Dataset entries

[Start of Attachment]

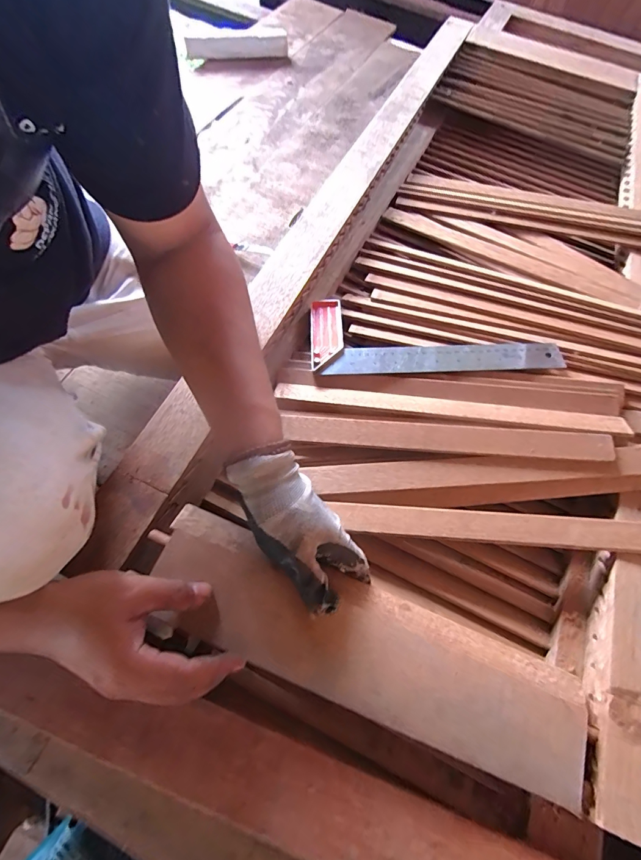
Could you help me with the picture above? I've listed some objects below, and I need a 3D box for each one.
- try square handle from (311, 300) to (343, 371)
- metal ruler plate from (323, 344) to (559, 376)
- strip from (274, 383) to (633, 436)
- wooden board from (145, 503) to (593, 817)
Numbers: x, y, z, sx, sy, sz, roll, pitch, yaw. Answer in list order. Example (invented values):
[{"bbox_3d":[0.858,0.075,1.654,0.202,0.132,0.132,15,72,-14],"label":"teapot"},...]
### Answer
[{"bbox_3d":[0.008,-0.125,0.499,0.039,0.011,0.112,-1,61,0],"label":"try square handle"},{"bbox_3d":[0.150,-0.089,0.475,0.284,0.004,0.042,-4,62,-1],"label":"metal ruler plate"},{"bbox_3d":[0.139,-0.025,0.440,0.381,0.012,0.031,7,61,5],"label":"strip"},{"bbox_3d":[0.037,0.180,0.326,0.374,0.026,0.095,24,64,4],"label":"wooden board"}]

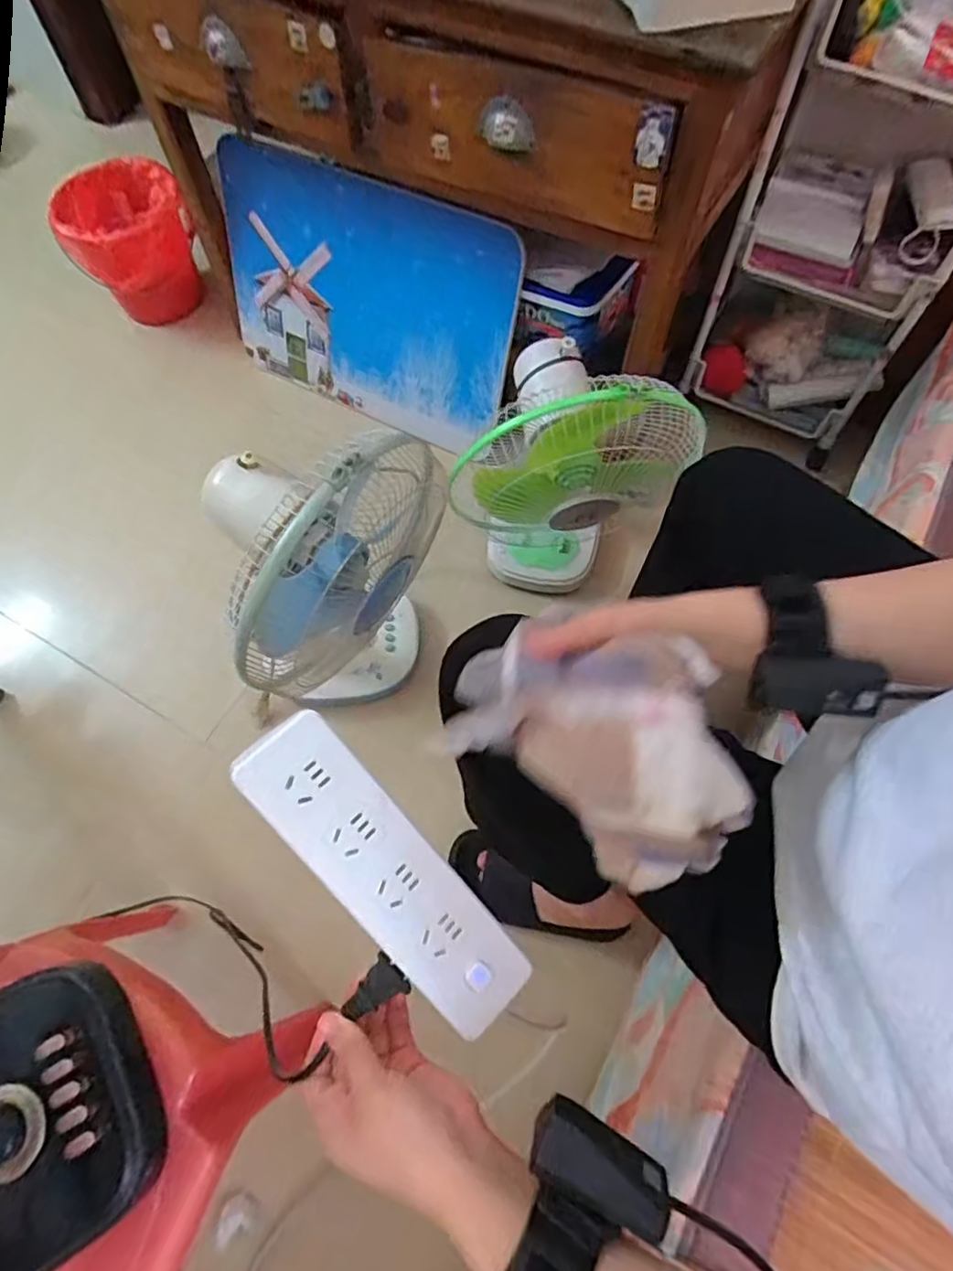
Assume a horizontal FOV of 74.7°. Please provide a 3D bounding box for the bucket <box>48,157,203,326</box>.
[{"bbox_3d":[-0.683,-0.773,1.267,0.225,0.262,0.225,0,65,0],"label":"bucket"}]

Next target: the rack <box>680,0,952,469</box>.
[{"bbox_3d":[0.598,-0.685,0.980,0.297,0.564,0.371,24,68,11],"label":"rack"}]

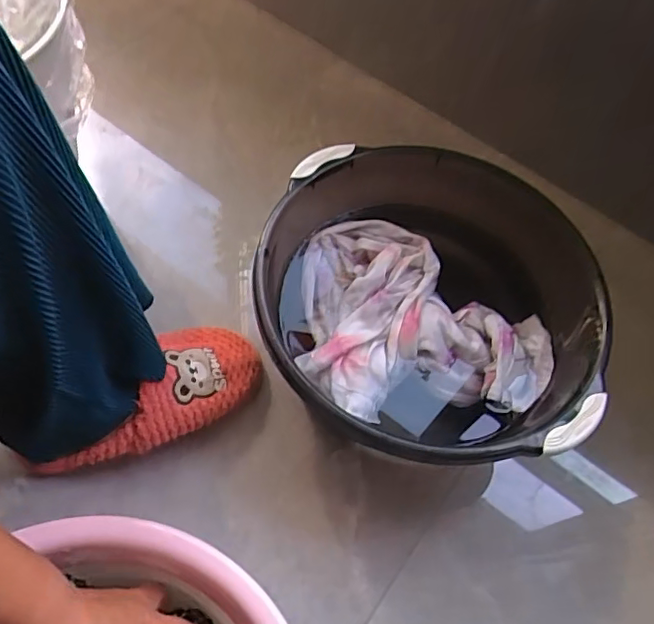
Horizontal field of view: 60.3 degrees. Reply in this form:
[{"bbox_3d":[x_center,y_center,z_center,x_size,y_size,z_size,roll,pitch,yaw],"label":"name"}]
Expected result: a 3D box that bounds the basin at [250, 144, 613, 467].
[{"bbox_3d":[0.112,-0.010,0.642,0.351,0.162,0.368,3,60,-6],"label":"basin"}]

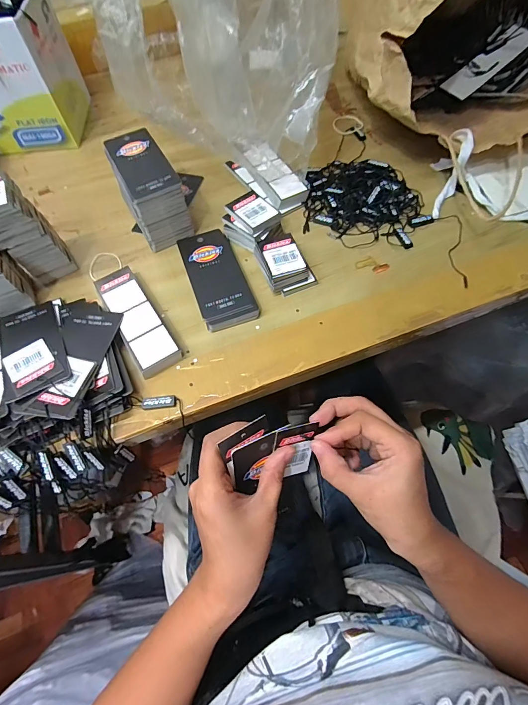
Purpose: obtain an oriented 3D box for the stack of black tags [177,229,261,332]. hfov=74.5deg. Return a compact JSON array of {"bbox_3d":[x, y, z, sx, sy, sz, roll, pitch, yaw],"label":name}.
[{"bbox_3d":[-0.048,-0.078,0.353,0.053,0.012,0.118,-19,64,-7],"label":"stack of black tags"}]

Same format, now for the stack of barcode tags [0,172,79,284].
[{"bbox_3d":[-0.232,-0.117,0.337,0.046,0.097,0.051,-27,65,-11],"label":"stack of barcode tags"}]

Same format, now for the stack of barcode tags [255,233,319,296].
[{"bbox_3d":[0.019,-0.092,0.353,0.046,0.021,0.064,-23,65,-9],"label":"stack of barcode tags"}]

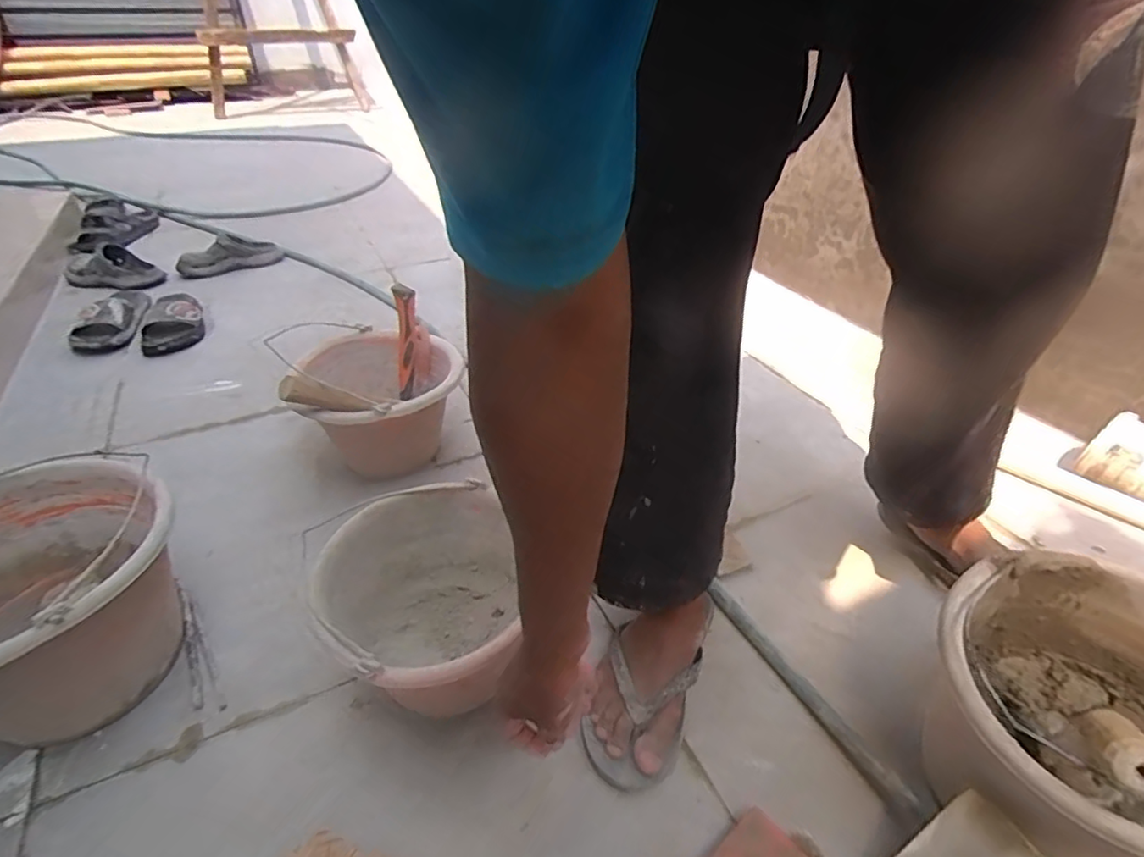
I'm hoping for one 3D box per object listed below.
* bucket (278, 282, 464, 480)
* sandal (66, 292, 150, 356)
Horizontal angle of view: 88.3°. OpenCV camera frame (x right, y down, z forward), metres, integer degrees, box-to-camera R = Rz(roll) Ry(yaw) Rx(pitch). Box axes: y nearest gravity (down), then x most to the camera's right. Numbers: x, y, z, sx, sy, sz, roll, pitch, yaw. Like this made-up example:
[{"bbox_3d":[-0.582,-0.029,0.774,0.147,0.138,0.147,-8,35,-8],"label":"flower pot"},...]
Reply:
[{"bbox_3d":[-0.293,-0.057,0.923,0.245,0.231,0.260,-13,39,-18],"label":"bucket"},{"bbox_3d":[-1.032,-0.243,1.316,0.107,0.055,0.281,-12,38,-12],"label":"sandal"}]

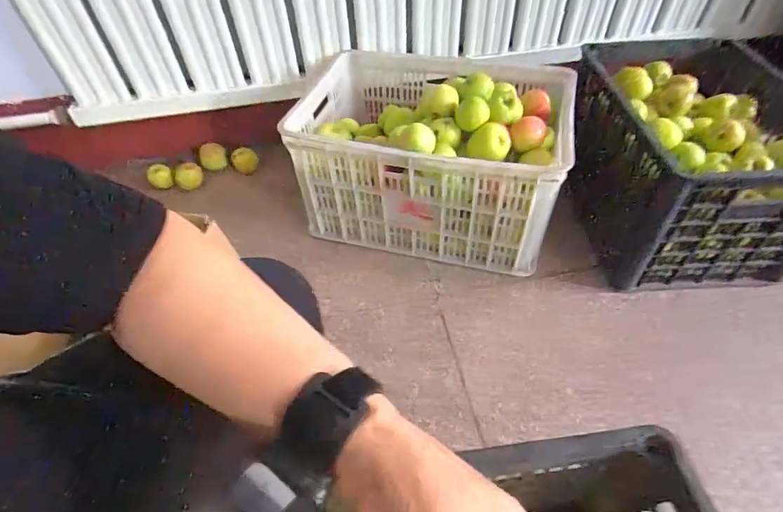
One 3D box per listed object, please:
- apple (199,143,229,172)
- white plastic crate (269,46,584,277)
[{"bbox_3d":[-0.474,-0.266,1.142,0.070,0.059,0.067,-25,52,-17],"label":"apple"},{"bbox_3d":[0.081,-0.238,0.941,0.529,0.282,0.417,8,52,9],"label":"white plastic crate"}]

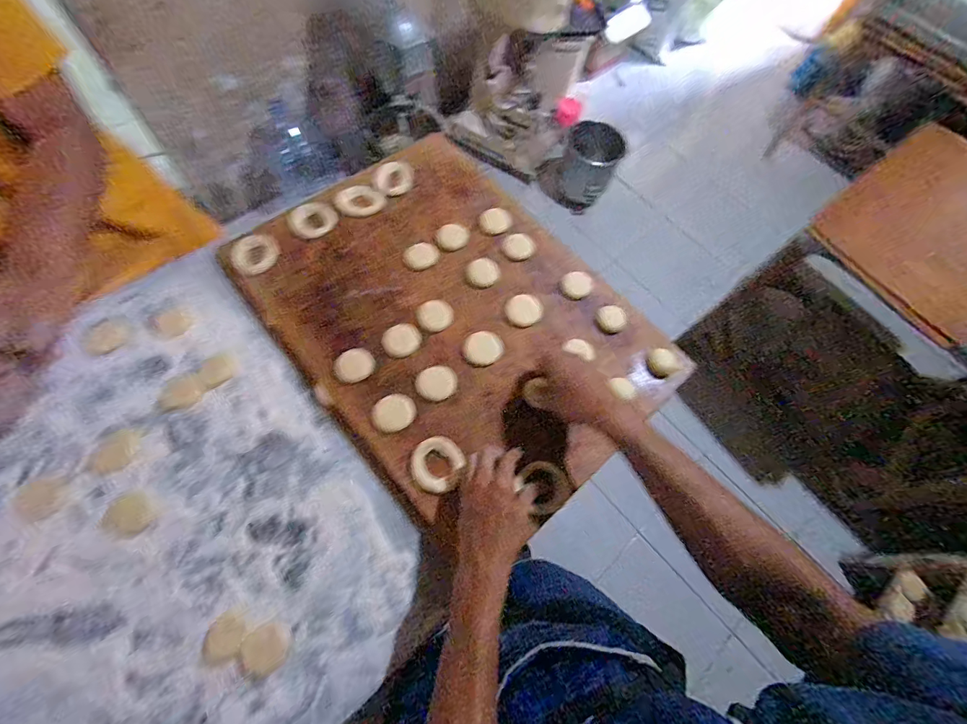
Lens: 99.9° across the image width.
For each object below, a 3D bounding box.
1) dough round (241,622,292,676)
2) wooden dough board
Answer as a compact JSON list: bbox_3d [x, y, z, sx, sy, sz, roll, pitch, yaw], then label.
[{"bbox_3d":[-0.226,0.300,0.425,0.048,0.004,0.043,-27,72,-17],"label":"dough round"},{"bbox_3d":[-0.043,-0.080,0.584,0.421,0.031,0.568,-37,75,-19],"label":"wooden dough board"}]

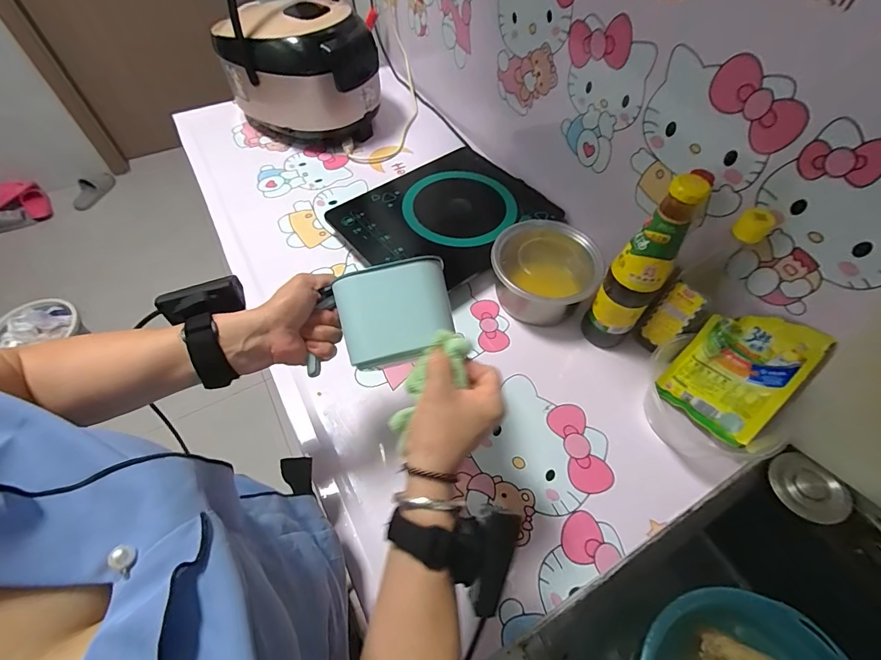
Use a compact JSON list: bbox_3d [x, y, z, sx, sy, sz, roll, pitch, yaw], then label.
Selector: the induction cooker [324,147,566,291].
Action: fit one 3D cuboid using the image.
[{"bbox_3d":[0.013,-0.198,0.731,0.344,0.044,0.269,-34,62,-22],"label":"induction cooker"}]

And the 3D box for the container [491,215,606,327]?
[{"bbox_3d":[0.157,-0.090,0.634,0.150,0.097,0.155,0,55,-1],"label":"container"}]

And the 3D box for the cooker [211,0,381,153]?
[{"bbox_3d":[-0.289,-0.543,0.820,0.267,0.280,0.238,-19,58,-14],"label":"cooker"}]

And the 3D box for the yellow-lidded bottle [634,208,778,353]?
[{"bbox_3d":[0.329,-0.056,0.522,0.063,0.223,0.062,39,63,23],"label":"yellow-lidded bottle"}]

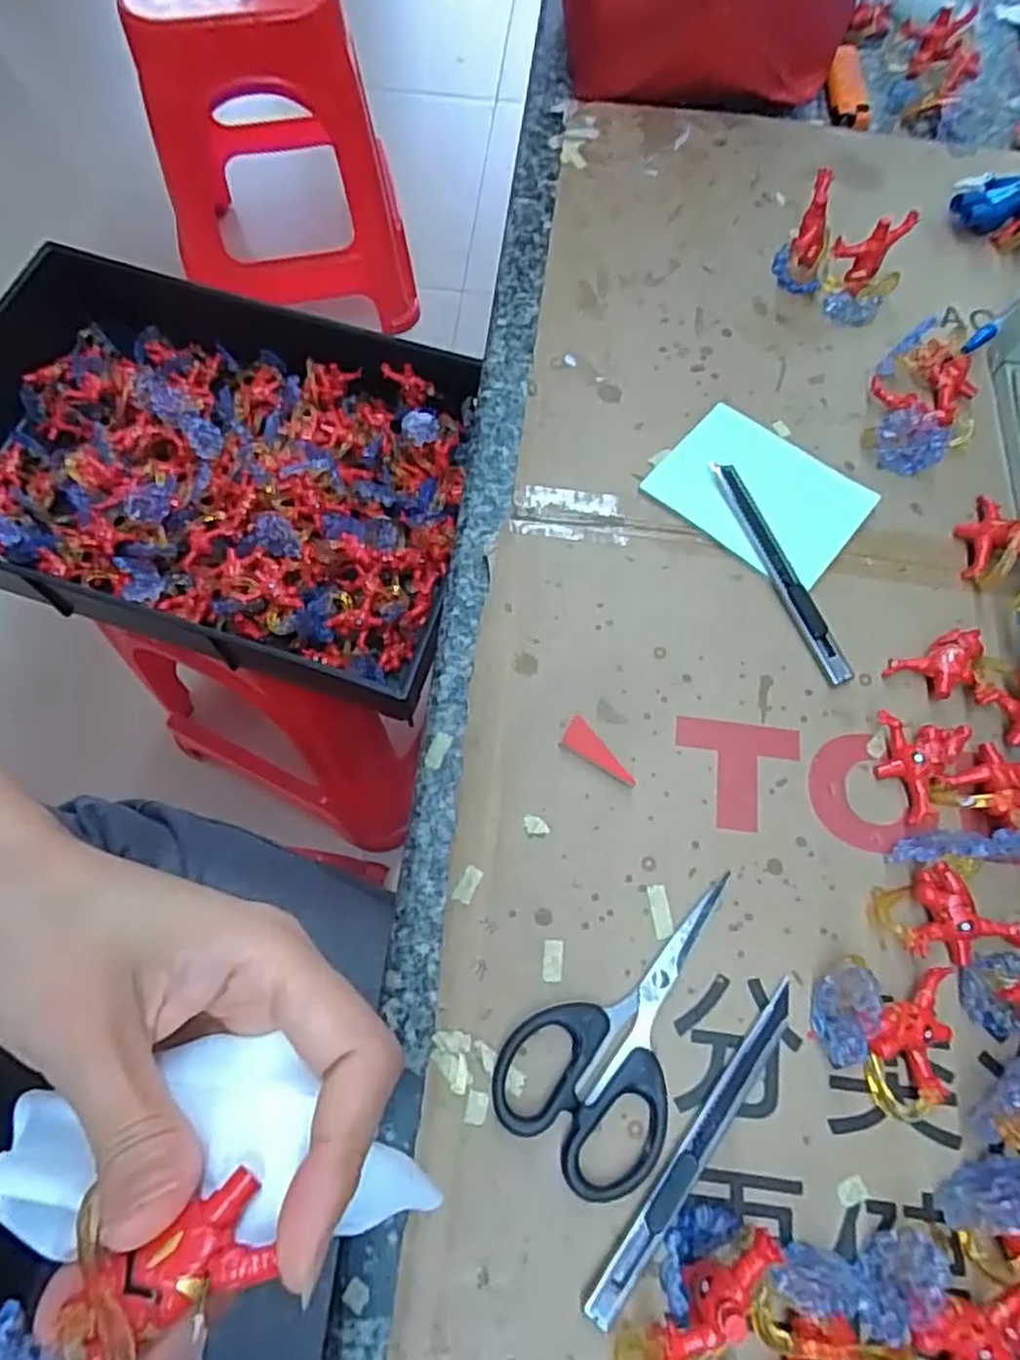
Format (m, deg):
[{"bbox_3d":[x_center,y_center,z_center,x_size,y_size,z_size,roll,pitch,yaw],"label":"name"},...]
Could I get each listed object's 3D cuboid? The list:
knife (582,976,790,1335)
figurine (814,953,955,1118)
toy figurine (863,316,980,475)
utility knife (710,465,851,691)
[{"bbox_3d":[0.071,0.172,0.270,0.011,0.008,0.133,37,73,14],"label":"knife"},{"bbox_3d":[0.147,0.137,0.276,0.052,0.029,0.053,0,68,1],"label":"figurine"},{"bbox_3d":[0.225,-0.150,0.388,0.052,0.026,0.078,16,69,7],"label":"toy figurine"},{"bbox_3d":[0.134,-0.055,0.357,0.013,0.013,0.123,-21,69,-8],"label":"utility knife"}]

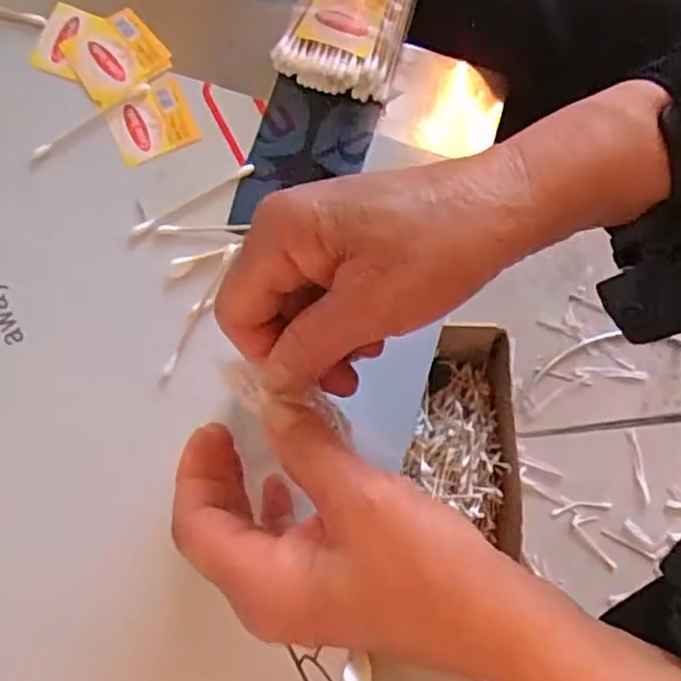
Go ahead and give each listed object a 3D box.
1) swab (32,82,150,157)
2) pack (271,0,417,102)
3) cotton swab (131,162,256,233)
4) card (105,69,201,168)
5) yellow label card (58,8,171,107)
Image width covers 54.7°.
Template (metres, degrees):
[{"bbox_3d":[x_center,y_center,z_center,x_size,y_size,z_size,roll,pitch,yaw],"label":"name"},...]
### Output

[End of Attachment]

### Task item
Set down, unchanged, only those lines above that fall between the line with "figurine (814,953,955,1118)" and the line with "toy figurine (863,316,980,475)", the two end lines included.

### Output of the exercise
figurine (814,953,955,1118)
toy figurine (863,316,980,475)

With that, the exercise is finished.